В следующую секунду меня захлестнуло багровое визжащее торнадо. Ива прям-таки искрила счастьем, обнимая и зацеловывая куда попало. Так мы провели некоторое время — в объятиях друг друга, обалдевшие от счастья. Потом стали думать.
— Получается, у нас теперь много денег? — голос Иволги дрогнул.
Я кивнул, пробежавшись пальцами по её спинке.
— Сможем уехать, как только мне заплатят.
Ива слезла с коленей и уселась на кровать.
— Я все-таки задержалась бы, хотя бы до осени.
— А ты не думаешь, что на севере будет легче обосноваться как раз летом?
Мелкая повела плечами.
— В любом случае, тут ещё остались дела.
— Это какие же?
Пригладив чуть взъерошенные волосы, Иволга глубоко вздохнула и потянулась за сигаретами. Я отодвинул её подальше, красноволосая недовольно цыкнула и плюхнулась обратно, закинув ногу на ногу.
— Поговорить с Русом. Решить вопрос с Киром. Попрощаться.
— Так, — я поднялся на ноги. — Ну, про Руса я ещё понял, прощание — это вообще обязательно. А Кир-то при чём?
Ива отвернулась к окну.
— Для тебя — ни при чём. Но когда я только сюда приехала, мы с ним жили вместе. Кир очень мне помог тогда, хотя бы крышей над головой.
Я сел рядом и обнял её за плечи.
— Хорошо. И что же мы можем сделать?
— Уговорить… Заставить его! Нужно отправить Кира на лечение.
— Ммм… И как ты себе это представляешь? Напоминаю: я едва с ним знаком, да и ты…
— Знаю! — перебила Иволга. — Всё равно, что-нибудь придумаем!
Я со вздохом повернулся к окну. На улице вовсю зеленели деревья. Май пришёл так быстро, сменив собой промозглый хмурый апрель. Солнце пробиралось в квартиру, щекоча нос игривыми лучиками.
— Ладно, — наконец, согласился я. — Попытаемся. А с Русом когда помиришься?
— Не знаю, — Ива прижалась щекой к моему плечу. — Я думала, он к нам будет заходить.
— После того, как ты по нему потопталась?
— Но… Вы ведь друзья.
— Увы, — развел я руками. — Рус игнорирует моё существование. Так ему проще, наверное. Настраивается на обучение вдали от дома и друзей.
— Давай позовем его?
— Давай. Зови.
Мелкая аж подпрыгнула на месте.
— А чё это я должна звать, а?
— Потому что Рус на тебя обиделся, а не на меня.
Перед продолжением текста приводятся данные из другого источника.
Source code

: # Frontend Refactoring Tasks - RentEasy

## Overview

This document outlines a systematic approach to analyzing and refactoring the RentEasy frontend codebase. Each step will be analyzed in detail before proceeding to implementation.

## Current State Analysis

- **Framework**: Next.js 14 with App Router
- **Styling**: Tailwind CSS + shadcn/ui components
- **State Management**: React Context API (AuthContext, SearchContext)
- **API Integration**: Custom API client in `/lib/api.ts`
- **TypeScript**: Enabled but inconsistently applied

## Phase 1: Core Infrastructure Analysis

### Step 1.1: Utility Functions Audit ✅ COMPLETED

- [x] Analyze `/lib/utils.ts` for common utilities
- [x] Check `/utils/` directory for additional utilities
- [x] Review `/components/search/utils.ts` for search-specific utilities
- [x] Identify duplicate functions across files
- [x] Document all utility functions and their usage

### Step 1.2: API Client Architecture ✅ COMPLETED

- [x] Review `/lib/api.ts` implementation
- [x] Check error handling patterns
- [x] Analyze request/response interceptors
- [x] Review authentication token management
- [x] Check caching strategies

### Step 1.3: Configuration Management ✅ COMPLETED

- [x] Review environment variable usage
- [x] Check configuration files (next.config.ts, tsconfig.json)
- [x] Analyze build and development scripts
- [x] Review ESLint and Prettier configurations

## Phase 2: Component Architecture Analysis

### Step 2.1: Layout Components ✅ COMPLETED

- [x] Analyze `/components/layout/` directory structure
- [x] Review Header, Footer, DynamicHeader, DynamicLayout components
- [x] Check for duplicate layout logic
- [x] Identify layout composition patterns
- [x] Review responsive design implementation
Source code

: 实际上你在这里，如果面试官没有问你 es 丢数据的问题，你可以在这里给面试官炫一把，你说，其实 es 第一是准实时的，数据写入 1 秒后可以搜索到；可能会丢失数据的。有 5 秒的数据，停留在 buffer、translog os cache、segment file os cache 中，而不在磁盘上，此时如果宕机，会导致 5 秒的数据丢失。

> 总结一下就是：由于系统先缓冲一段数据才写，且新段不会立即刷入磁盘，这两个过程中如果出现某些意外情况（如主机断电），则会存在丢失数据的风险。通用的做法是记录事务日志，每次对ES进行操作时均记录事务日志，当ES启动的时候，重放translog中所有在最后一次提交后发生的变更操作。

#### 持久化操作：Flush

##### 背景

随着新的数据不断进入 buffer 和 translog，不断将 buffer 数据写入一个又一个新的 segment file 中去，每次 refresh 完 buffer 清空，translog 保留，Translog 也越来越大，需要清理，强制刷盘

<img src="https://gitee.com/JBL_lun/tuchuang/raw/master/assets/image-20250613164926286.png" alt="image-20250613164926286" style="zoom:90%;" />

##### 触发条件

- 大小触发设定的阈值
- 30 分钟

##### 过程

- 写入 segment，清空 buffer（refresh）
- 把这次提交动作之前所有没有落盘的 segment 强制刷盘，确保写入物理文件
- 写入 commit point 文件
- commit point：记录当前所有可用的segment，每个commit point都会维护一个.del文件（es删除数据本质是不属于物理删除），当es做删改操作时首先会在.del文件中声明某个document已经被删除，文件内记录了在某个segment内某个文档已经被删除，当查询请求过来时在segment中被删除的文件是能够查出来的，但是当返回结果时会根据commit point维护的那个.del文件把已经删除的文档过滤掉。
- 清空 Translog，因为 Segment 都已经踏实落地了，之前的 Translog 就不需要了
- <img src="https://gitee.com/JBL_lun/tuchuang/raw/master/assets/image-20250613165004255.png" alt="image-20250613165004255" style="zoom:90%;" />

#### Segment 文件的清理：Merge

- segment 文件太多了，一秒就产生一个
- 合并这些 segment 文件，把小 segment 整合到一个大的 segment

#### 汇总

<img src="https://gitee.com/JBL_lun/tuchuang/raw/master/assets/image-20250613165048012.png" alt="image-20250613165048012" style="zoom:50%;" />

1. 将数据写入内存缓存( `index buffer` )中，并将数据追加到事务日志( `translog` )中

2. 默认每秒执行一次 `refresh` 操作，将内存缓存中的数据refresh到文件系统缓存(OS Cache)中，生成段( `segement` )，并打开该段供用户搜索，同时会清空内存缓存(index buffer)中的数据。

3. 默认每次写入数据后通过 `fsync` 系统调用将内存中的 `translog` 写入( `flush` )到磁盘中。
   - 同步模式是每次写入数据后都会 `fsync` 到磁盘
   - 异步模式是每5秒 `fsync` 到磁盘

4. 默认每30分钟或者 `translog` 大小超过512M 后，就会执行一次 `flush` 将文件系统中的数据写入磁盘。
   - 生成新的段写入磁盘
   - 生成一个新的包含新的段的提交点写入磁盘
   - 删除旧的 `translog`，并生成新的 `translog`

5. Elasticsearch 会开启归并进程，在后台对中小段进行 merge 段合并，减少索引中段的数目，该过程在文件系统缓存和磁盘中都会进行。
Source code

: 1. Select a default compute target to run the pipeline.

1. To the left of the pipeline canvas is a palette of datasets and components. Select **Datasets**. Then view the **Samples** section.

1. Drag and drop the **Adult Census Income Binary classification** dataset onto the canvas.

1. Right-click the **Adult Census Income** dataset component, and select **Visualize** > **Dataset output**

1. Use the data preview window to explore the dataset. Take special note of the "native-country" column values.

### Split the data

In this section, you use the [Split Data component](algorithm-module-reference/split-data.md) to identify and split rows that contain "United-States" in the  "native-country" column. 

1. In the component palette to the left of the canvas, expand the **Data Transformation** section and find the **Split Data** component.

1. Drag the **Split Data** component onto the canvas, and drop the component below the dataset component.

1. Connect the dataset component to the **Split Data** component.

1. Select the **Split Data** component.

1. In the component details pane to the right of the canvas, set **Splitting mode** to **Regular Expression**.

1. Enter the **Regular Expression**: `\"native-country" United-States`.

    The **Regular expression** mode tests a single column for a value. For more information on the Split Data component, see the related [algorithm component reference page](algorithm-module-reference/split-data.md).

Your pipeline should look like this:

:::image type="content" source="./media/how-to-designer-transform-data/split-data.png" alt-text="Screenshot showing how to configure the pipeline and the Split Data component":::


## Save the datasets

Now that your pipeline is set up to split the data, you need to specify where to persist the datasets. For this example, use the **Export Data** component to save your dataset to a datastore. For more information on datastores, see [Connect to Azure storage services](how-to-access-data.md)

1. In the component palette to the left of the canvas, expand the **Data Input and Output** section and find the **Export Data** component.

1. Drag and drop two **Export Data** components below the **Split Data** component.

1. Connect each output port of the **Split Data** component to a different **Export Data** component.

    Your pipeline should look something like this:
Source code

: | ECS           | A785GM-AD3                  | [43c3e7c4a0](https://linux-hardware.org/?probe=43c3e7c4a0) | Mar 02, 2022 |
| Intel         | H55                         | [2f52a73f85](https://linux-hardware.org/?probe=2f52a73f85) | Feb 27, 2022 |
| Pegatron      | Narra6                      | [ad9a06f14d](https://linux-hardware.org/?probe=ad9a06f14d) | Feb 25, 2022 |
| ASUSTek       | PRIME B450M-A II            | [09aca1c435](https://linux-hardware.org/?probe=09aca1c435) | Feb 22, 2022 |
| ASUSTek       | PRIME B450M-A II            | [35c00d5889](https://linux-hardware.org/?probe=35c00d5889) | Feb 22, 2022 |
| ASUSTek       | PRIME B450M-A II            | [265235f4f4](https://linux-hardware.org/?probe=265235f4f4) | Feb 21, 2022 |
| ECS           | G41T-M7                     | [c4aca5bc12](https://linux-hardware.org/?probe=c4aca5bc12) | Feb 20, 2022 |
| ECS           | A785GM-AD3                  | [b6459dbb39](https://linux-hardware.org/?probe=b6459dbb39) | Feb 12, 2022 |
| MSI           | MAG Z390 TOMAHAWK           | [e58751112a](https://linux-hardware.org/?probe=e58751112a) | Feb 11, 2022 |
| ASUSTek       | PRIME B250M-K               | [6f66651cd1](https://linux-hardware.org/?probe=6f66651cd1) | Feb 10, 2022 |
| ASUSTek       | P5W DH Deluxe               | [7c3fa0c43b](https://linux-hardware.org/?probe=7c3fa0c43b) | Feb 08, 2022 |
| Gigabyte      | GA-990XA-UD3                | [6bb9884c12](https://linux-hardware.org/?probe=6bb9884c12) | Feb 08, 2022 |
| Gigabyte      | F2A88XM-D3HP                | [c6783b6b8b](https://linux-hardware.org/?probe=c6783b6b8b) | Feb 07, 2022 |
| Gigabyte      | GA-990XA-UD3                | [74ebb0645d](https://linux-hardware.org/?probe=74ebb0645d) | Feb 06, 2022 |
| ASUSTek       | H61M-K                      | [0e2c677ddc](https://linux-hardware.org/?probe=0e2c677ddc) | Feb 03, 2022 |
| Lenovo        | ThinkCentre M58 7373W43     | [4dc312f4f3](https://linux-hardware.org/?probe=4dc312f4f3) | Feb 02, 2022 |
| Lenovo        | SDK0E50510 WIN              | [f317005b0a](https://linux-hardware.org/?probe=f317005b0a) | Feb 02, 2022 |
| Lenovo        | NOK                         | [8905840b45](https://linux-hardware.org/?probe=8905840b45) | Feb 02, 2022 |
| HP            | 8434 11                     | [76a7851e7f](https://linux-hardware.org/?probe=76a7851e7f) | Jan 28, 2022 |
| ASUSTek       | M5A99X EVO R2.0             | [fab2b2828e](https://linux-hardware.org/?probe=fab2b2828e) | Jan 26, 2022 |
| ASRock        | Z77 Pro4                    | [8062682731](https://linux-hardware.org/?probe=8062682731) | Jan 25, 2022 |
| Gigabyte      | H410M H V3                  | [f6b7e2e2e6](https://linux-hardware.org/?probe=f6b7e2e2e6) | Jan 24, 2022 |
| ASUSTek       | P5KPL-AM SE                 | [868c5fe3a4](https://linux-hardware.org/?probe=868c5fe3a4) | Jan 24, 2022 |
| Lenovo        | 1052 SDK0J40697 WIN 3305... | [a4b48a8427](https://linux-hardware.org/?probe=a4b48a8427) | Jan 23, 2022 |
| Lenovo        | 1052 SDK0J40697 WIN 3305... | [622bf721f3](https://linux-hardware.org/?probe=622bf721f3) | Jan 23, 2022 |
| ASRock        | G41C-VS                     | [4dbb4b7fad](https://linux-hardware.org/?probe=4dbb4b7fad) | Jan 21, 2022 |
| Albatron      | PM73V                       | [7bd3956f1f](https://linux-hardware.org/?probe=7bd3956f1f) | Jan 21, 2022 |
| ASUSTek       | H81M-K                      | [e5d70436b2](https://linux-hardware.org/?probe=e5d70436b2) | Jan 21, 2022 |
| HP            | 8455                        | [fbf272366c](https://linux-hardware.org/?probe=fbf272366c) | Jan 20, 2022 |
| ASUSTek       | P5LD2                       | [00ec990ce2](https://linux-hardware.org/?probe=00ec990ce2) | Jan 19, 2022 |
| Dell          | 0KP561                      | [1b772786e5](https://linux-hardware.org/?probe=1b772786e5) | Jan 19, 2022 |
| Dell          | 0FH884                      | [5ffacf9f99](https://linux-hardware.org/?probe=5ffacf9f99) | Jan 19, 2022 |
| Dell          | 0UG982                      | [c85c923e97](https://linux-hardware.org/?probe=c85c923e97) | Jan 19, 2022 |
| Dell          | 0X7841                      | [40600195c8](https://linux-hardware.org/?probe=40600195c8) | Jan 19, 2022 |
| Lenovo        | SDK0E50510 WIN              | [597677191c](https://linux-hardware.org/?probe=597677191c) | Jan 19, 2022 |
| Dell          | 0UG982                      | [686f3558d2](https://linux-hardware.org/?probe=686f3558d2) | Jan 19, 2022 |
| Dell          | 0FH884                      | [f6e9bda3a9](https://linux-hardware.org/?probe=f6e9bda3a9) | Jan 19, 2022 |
Ива фыркнула и демонстративно удалилась на кухню. Я вздохнул и лег на спину, изучая потолок комнаты. За стенкой открылся холодильник.
— У нас молоко кончилось! — сообщила мелкая. — Сгоняй в магаз, а?
Конечно, кончилось. Кое-кто вчера решил сделать молочные коктейли… Пришлось подниматься и копаться в вещах, отыскивая джинсы.
— Ещё кепчук купи!
— Кетчуп!
— Ну да, кекчупт!
— Иногда тебя хочется придушить, знаешь?
— Ну… — игриво хихикнула мелкая. — Я даже и не против! Можешь сегодня попробовать!
Молока в магазине через дорогу не нашлось. Ну, то есть, оно там было, но не очень-то качественное, а в выборе продуктов я придерживаюсь простой идеи: лучше сэкономить на лекарствах в будущем, чем на еде — сегодня. Поэтому пришлось шагать в гипермаркет, расположенный довольно далеко от нас, в промзоне. Промзоной я про себя называл участок района, заполненный невысокими офисными зданиями и множеством гаражей. Там обычно ошивалась всякая шпана, но если к ней не лезть, прохожих не трогали: совсем рядом располагался пункт дорожной инспекции, да и вообще, трасса тоже пролегла неподалёку.
Но мне не повезло. Закупившись в супермаркете, я решил срезать путь через гаражи. Кто же знал, что там в это время обретался один не очень хороший знакомый!
— А ну, стоять!
Я вздрогнул и обернулся. От одного из гаражей отделились три фигуры, не спеша приближаясь ко мне. Одна из них была вполне узнаваема.
— Ленкин х..! — Светлицкий нехорошо ухмыльнулся. — Вот и свиделись, петушок. Где твоя подстилка крашеная, а?
Я попятился, оценивая ситуацию. В тупик меня не зажали, мы стояли практически на перекрёстке, но бежать было бесполезно: гопников трое, а я недостаточно выносливый, чтобы от них оторваться.
«Выход у тебя один: завязать драку, а потом свалить!»
— Чё, язык в ж… засунул? — Светлицкий приблизился почти на расстояние удара. Его шавки отставали шага на два.
— Да вот стою тут, и думаю, — я сам удивился, насколько по-иволгиному прозвучал мой голос, — ты б еще пятерых привёл, для уверенности! Раз на раз со мной слабо выйти, а, Пашенька?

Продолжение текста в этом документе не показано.